REQUIREMENT
Return, from the lines below, each one that includes the word "Pumpkin".

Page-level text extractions

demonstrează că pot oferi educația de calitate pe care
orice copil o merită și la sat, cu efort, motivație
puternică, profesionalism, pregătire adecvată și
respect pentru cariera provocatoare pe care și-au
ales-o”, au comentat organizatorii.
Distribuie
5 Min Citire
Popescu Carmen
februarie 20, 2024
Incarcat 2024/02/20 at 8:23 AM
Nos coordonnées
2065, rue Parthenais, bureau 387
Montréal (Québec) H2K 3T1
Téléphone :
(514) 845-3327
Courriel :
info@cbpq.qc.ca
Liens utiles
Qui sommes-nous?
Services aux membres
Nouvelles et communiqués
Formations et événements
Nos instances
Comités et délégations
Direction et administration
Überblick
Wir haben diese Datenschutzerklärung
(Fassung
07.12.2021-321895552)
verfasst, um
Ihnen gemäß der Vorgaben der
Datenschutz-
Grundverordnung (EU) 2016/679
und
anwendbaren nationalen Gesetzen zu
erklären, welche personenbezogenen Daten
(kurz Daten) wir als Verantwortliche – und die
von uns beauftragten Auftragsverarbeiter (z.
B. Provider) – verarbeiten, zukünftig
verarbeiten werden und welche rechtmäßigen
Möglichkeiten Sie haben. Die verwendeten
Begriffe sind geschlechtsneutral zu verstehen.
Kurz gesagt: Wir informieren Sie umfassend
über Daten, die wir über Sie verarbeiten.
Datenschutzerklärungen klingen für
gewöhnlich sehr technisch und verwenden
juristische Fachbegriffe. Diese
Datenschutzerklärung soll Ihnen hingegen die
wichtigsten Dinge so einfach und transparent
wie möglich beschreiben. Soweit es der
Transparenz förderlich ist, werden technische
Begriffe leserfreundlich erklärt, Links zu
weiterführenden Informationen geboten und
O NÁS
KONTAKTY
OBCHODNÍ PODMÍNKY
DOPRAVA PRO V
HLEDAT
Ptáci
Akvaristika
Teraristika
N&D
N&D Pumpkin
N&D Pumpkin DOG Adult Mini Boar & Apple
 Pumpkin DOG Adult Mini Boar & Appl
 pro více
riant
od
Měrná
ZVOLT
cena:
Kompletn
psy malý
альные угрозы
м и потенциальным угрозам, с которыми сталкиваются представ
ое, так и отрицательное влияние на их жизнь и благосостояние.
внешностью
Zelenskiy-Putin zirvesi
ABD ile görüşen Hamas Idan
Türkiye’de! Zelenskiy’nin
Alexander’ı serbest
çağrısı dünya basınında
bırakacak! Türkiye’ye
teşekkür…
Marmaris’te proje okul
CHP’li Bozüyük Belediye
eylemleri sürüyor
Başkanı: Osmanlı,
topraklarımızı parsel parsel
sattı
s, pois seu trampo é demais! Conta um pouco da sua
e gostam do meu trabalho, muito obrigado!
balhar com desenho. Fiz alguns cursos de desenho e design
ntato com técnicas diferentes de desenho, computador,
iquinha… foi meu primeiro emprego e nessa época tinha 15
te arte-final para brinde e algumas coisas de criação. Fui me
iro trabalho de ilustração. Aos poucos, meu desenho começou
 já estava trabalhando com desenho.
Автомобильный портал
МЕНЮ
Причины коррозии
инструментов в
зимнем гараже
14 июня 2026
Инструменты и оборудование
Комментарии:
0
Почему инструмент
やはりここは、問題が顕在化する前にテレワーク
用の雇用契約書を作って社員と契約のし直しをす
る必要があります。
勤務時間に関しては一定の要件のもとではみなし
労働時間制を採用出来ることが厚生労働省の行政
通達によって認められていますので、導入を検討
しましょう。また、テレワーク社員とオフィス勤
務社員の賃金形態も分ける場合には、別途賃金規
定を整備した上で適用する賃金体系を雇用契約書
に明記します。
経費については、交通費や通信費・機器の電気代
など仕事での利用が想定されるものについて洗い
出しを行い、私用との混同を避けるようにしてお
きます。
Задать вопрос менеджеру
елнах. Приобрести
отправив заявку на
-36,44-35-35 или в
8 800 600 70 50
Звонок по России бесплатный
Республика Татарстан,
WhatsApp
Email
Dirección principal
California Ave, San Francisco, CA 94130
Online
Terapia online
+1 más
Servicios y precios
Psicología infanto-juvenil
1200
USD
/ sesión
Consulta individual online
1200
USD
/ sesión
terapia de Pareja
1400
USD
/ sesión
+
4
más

THE COMPLETED TASK
N&D Pumpkin
N&D Pumpkin DOG Adult Mini Boar & Apple
 Pumpkin DOG Adult Mini Boar & Appl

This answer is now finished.